• [WHAT YOU HAVE TO DO] Continue the passage on UTF-16 surrogate pairs from the point where it stops.

[BEGIN EXTRACT]

Certainly we need to apply surrogate pair interpretation if it is used as
utf16 encoding, and highly unlikely if unicode2 not being used for utf16
encoding.

IMO the imperfect behavior of isolated surrogate is a deficiency of utf16
encoding itself. The same applies to winapi in which case, number of
characters are counted as the number of wchar_t character not Unicode
codepoint, isolated surrogate can happen there too. This makes handling of
utf16 a bit difficult unless you can assume surrogate pair never happen, eg
how would you truncate or reverse a utf16 string.

[END EXTRACT]
[BEGIN MATERIAL SUPPLIED]

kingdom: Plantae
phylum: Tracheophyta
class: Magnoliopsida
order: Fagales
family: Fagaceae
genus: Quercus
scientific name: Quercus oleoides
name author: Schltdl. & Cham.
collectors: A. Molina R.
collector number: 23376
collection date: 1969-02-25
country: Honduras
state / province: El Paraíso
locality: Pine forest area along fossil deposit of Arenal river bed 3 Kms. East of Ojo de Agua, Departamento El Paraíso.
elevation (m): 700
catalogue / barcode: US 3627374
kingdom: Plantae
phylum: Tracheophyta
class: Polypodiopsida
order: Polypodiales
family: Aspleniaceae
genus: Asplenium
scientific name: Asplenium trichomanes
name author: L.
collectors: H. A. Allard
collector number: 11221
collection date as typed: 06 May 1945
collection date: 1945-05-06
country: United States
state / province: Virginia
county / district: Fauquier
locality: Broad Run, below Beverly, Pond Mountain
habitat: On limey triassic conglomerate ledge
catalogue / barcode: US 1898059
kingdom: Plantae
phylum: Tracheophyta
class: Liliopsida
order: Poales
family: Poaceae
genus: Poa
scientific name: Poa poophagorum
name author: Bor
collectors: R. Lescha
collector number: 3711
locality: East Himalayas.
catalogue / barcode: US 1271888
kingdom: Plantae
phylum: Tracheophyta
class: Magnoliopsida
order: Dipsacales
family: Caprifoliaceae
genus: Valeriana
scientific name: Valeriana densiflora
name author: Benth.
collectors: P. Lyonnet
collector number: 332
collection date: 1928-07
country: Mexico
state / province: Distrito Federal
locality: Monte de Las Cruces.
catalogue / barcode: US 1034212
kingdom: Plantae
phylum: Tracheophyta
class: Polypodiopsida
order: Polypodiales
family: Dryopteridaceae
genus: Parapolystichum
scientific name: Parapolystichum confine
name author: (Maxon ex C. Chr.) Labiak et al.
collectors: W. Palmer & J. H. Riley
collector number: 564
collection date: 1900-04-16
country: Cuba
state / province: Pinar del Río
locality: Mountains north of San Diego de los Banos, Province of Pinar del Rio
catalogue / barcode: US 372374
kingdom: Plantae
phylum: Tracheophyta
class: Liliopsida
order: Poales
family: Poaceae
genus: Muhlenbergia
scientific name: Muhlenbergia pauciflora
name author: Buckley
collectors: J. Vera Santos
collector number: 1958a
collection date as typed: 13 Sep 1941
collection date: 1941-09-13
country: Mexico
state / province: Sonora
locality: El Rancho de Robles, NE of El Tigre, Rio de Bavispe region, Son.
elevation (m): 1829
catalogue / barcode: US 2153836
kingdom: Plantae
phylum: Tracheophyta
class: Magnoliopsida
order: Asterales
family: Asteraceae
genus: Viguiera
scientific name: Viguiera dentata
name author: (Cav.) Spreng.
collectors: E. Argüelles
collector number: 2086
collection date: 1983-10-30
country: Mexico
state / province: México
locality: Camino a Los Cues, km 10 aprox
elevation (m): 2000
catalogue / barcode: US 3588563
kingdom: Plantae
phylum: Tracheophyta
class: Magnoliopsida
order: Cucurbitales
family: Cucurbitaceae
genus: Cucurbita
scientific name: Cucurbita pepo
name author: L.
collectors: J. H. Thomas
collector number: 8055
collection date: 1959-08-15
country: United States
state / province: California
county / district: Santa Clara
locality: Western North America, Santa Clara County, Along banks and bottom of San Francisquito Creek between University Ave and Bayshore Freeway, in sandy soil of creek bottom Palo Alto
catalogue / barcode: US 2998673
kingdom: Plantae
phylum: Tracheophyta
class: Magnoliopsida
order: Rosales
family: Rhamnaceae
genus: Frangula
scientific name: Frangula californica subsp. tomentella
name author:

[END MATERIAL SUPPLIED]

• [OUTPUT BELOW]
On Sat, Sep 14, 2019, 8:42 AM 'robert therriault' via Programming <
[email protected]> wrote:

> Thanks Bill,
>
> I think that I can still safely describe the use of surrogate pairs in
> unicode and unicode4 though, because it seems that those encodings do
> follow the utf-16 approach, right?
>
> Also, it seems to me that the byte encoding does follow the utf-8
> approach, where the lower 127 ASCII characters are just a special case of
> utf-8 encoding, or is that the wrong way to look at that.
>
>     8 u: 65
> A
>    3 u: 8 u: 65
> 65
>    65 { a.
> A
>     8 u: 162
> ¢
>    3 u: 8 u: 162
> 194 162
>    162 { a.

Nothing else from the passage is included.